I remember seeing a family of 3 - mom and two kids, about 11 to 14 years old, and a dive instructor. Wow, what a mess to be responsible for. 3 discovery scuba divers. They could not pay me enough to take responsibility for 1 teen age diver, not to mention 3 discovery scuba divers.

In many way, I fault the divemaster for not being responsible for his team. I do empathize for the experienced diver. I've been on more than one dive that were delayed or terminated earlier because of new divers with difficulties. I do not mind it too much, but I can see where others will feel differently.
 
I do empathize for the experienced diver.

How can you say this? The son was a certified (junior) diver and he accepted the buddy role, even after being grilled by mom. He used this family to get out on a boat.
 
How can you say this? The son was a certified (junior) diver and he accepted the buddy role, even after being grilled by mom. He used this family to get out on a boat.

As I understand, certified junior divers can only accompany either the parent (or legal guardian), or a divemaster/instructor.

There is a tremendous liability for diving with junior divers. I am not saying what he did is right. But we really need to rethink who is responsible for the junior diver and discovery scuba divers.

The responsibility of this boy is still the parent, and the divemaster. Not to say that the instructor is breaking rules... As I recall, certified junior diver less than 12 of many agencies are limitted to depths shallower than 40 ft. And I would say also, discovery scuba students probably should be held to even shallower depths.
 
As I understand, certified junior divers can only accompany either the parent (or legal guardian), or a divemaster/instructor.

There is a tremendous liability for diving with junior divers. I am not saying what he did is right. But we really need to rethink who is responsible for the junior diver and discovery scuba divers.

The responsibility of this boy is still the parent, and the divemaster. Not to say that the instructor is breaking rules... As I recall, certified junior diver less than 12 of many agencies are limitted to depths shallower than 40 ft. And I would say also, discovery scuba students probably should be held to even shallower depths.

Can we agree that the DM was incompetent and the "other diver" was unethical?

Regardless of the agency (whatever agency(s)) position on who can buddy with a junior diver it sounds like he clearly accepted responsibility. If he had declined I'm certain that other arrangements would have been made.
 
exactly. the other diver *said* 'yes'. if he didn't mean it, he shouldn't have said it.

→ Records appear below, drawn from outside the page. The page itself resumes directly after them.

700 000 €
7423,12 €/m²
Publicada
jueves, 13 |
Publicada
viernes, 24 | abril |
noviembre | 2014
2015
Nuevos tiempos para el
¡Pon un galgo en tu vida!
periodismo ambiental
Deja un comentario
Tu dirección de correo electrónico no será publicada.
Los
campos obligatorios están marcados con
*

however, the instructor was on the stupid side for *asking*. that's shirking *his* responsibility.
 
Yes we can, Spectrum. Unethical it was to not descend with your buddy, and assist if help is needed. Especially if you claim that you are experienced. I have abandoned or delayed more than one dive to help other divers. The same in the past, when other's have abandoned their dives to help me out. There is more to diving than just getting your money's worth.

But the lesson for all divers are, don't count on your instant buddies.
 
A "Discover" should not have been mixed with any other dive activities. Period. At most, the instructor should have focused on the two "Discover" customers exclusively. Discover Scuba customers are not even students and require constant attention by the professional for the very reason that occurred in this situation; someone was having a problem (equalizing) then someone distant had a problem. How can the instructor watch two people who are not together.
Apparently the instructor was supposed to keep track of everybody. If so, once dad and son surface a Discover customer is alone. This is a bad situation. The other guy just made it worse because he created an aditional distraction.
The real astonishing part is that no one panicked and as a result nothing serious came of it. Kudos to you SueJ for keeping your wits about you.